INPUT:
★ ★ ★

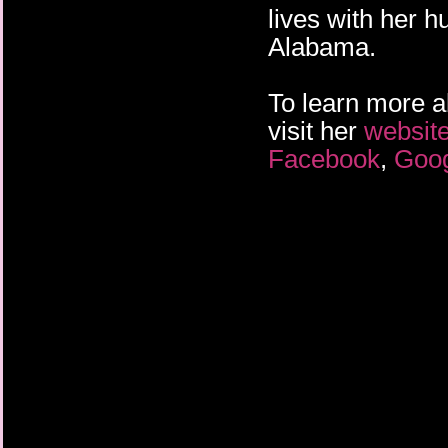
lives with her h
Alabama.
To learn more a
visit her
websit
Facebook
,
Goo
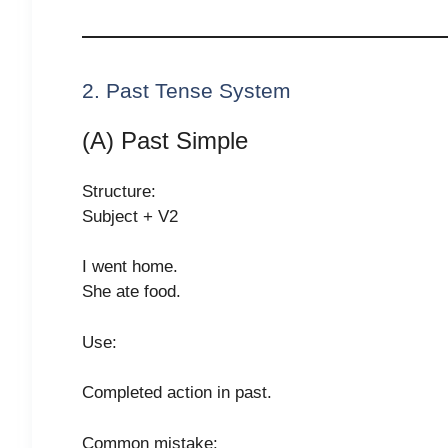
2. Past Tense System
(A) Past Simple
Structure:
Subject + V2
I went home.
She ate food.
Use:
Completed action in past.
Common mistake:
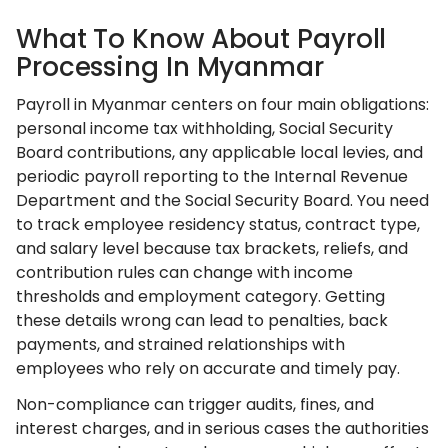
What To Know About Payroll
Processing In Myanmar
Payroll in Myanmar centers on four main obligations:
personal income tax withholding, Social Security
Board contributions, any applicable local levies, and
periodic payroll reporting to the Internal Revenue
Department and the Social Security Board. You need
to track employee residency status, contract type,
and salary level because tax brackets, reliefs, and
contribution rules can change with income
thresholds and employment category. Getting
these details wrong can lead to penalties, back
payments, and strained relationships with
employees who rely on accurate and timely pay.
Non-compliance can trigger audits, fines, and
interest charges, and in serious cases the authorities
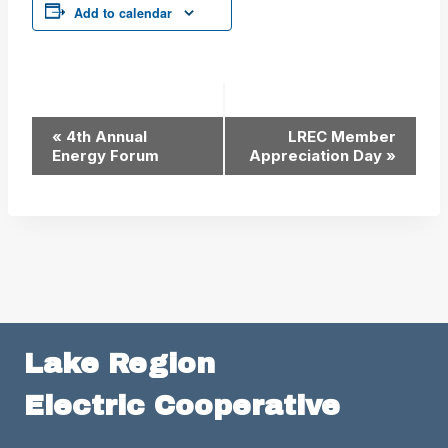
Add to calendar
Event
«
4th Annual
LREC Member
Energy Forum
Appreciation Day
»
Navigation
Lake Region
Electric Cooperative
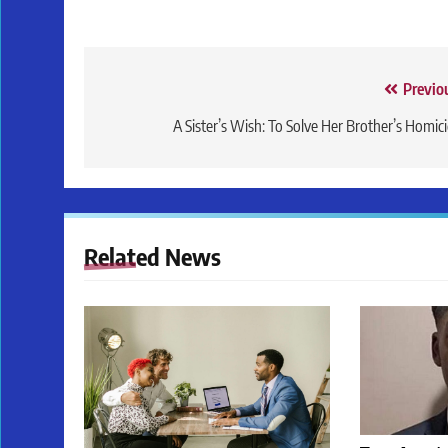
Post
Previo
navigation
A Sister’s Wish: To Solve Her Brother’s Homic
Related News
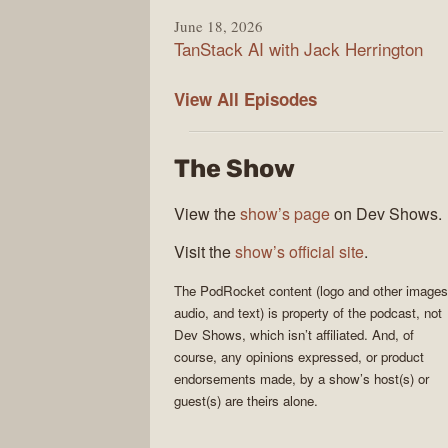
June 18, 2026
TanStack AI with Jack Herrington
PodRocket
View All
Episodes
The Show
View the
show’s page
on Dev Shows.
Visit the
show’s official site
.
The
PodRocket
content (logo and other images
audio, and text) is property of the
podcast
, not
Dev Shows
, which isn’t affiliated. And, of
course, any opinions expressed, or product
endorsements made, by a show’s host(s) or
guest(s) are theirs alone.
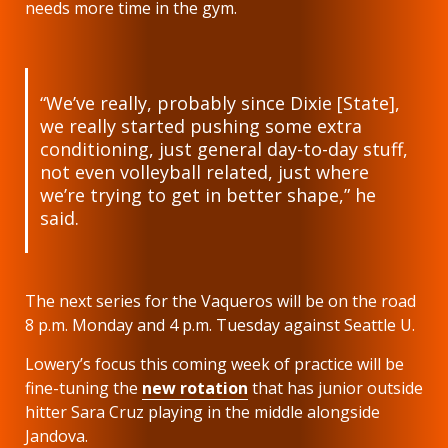
needs more time in the gym.
“We’ve really, probably since Dixie [State],
we really started pushing some extra
conditioning, just general day-to-day stuff,
not even volleyball related, just where
we’re trying to get in better shape,” he
said.
The next series for the Vaqueros will be on the road
8 p.m. Monday and 4 p.m. Tuesday against Seattle U.
Lowery’s focus this coming week of practice will be
fine-tuning the
new rotation
that has junior outside
hitter Sara Cruz playing in the middle alongside
Jandova.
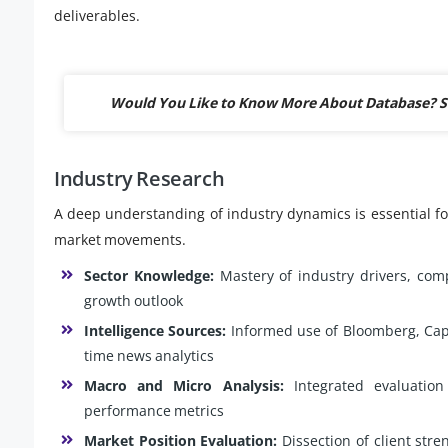
deliverables.
Would You Like to Know More About Database? S
Industry Research
A deep understanding of industry dynamics is essential for
market movements.
Sector Knowledge:
Mastery of industry drivers, comp
growth outlook
Intelligence Sources:
Informed use of Bloomberg, Capit
time news analytics
Macro and Micro Analysis:
Integrated evaluation
performance metrics
Market Position Evaluation:
Dissection of client stre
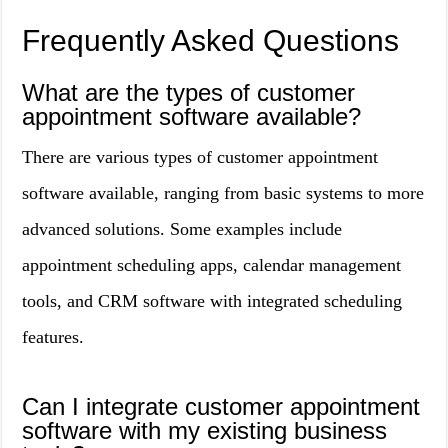
Frequently Asked Questions
What are the types of customer
appointment software available?
There are various types of customer appointment
software available, ranging from basic systems to more
advanced solutions. Some examples include
appointment scheduling apps, calendar management
tools, and CRM software with integrated scheduling
features.
Can I integrate customer appointment
software with my existing business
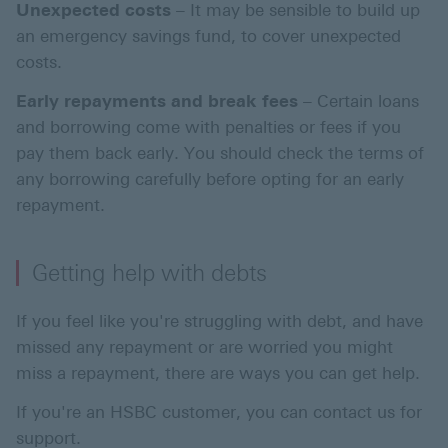
Unexpected costs
– It may be sensible to build up
an emergency savings fund, to cover unexpected
costs.
Early repayments and break fees
– Certain loans
and borrowing come with penalties or fees if you
pay them back early. You should check the terms of
any borrowing carefully before opting for an early
repayment.
Getting help with debts
If you feel like you're struggling with debt, and have
missed any repayment or are worried you might
miss a repayment, there are ways you can get help.
If you're an HSBC customer, you can contact us for
support.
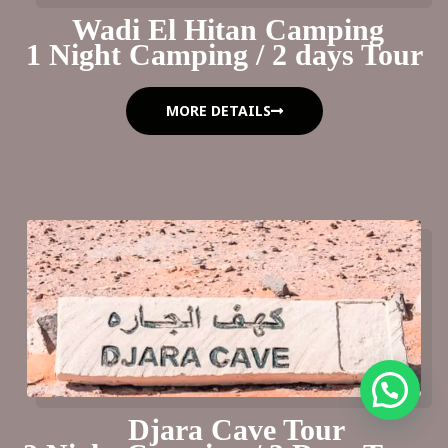
Wadi El Hitan Camping
1 Night Camping / 2 days Tour
MORE DETAILS
Djara Cave Tour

★ ★ ★

ACTIVITY: Leave the pictures out, and please copy only the lines from the one with "appointment scheduling apps, calendar" through the end of the listing.

EXERCISE RESULT:
appointment scheduling apps, calendar management
tools, and CRM software with integrated scheduling
features.
Can I integrate customer appointment
software with my existing business
Unexpected costs
– It may be sensible to build up
an emergency savings fund, to cover unexpected
costs.
Early repayments and break fees
– Certain loans
and borrowing come with penalties or fees if you
pay them back early. You should check the terms of
any borrowing carefully before opting for an early
repayment.
Getting help with debts
If you feel like you're struggling with debt, and have
missed any repayment or are worried you might
miss a repayment, there are ways you can get help.
If you're an HSBC customer, you can contact us for
support.
Wadi El Hitan Camping
1 Night Camping / 2 days Tour
MORE DETAILS
Djara Cave Tour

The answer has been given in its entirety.